# Metadaten für Multimedia Daten ermitteln



## MiMa (18. Sep 2017)

Hallo,
es gibt Programme, die durch einen kurzen Musikmitschnitt automatisch die Metadaten ermitteln können. Ich würde gerne wissen, wie so etwas funktioniert? 
Vielleicht kennt ja jemand die vorgehensweise! 
Funktioniert das auch bei Filmen oder TV-Serien?

Vielen Dank
M


----------



## Flown (18. Sep 2017)

Welche Metadaten meinst du?


----------



## MiMa (18. Sep 2017)

Vielleicht sagt Dir das Programm Shazam etwas?
Du schneidest ein Stück Musik mit und schon bekommst Du das Cover, den Titel und einige andere Informationen angezeigt.
Mich würde sehr interessieren, wie das geht und etventuell so etwas mal probieren nach zu bauen.


----------



## Flown (18. Sep 2017)

MiMa hat gesagt.:


> Du das Cover, den Titel und einige andere Informationen angezeigt.
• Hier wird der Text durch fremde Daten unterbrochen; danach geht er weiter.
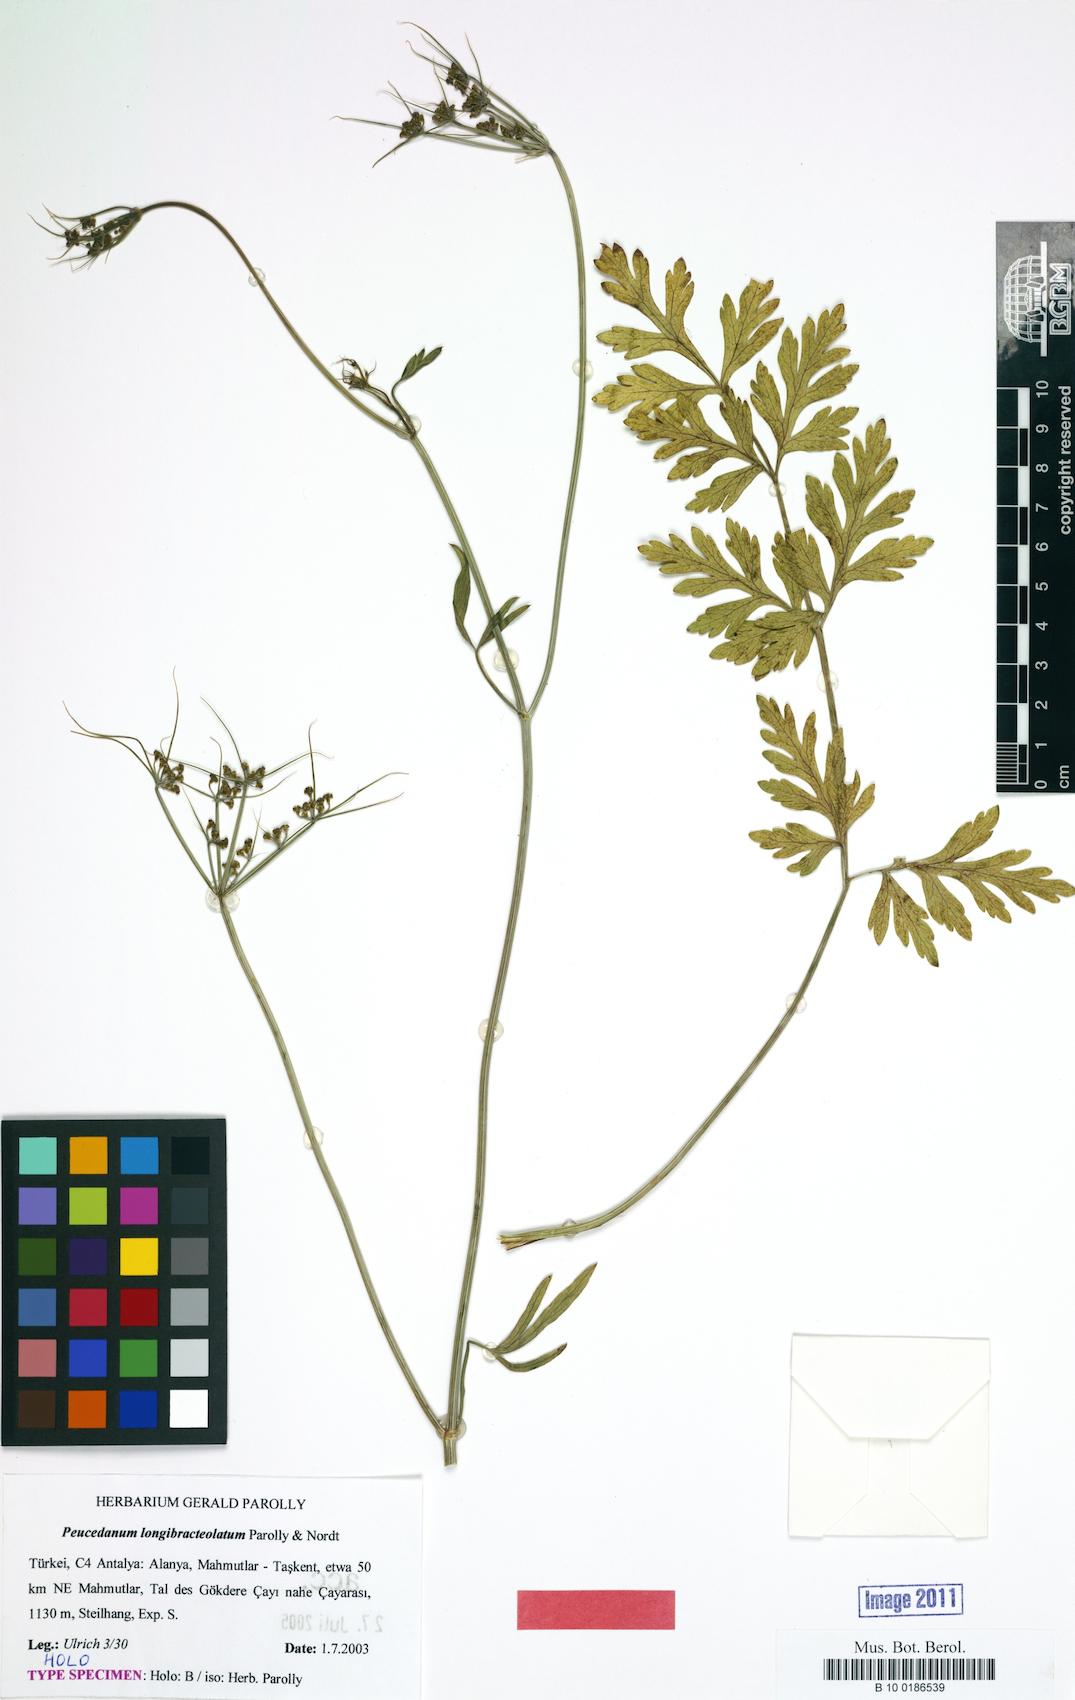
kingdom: Plantae
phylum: Tracheophyta
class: Magnoliopsida
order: Apiales
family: Apiaceae
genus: Dichoropetalum
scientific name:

Das meinst du mit Meta-Daten...

Das fäll eigentlich alles unter das Thema "Audio and Music Processing". Ist ein ziemlich aufwändiges Thema und ein Startpunkt wäre - um bei Shazam zu bleiben - der accoustic fingerprint.


----------



## MiMa (18. Sep 2017)

Danke Dir,
das hilft mir schin mal weiter.


----------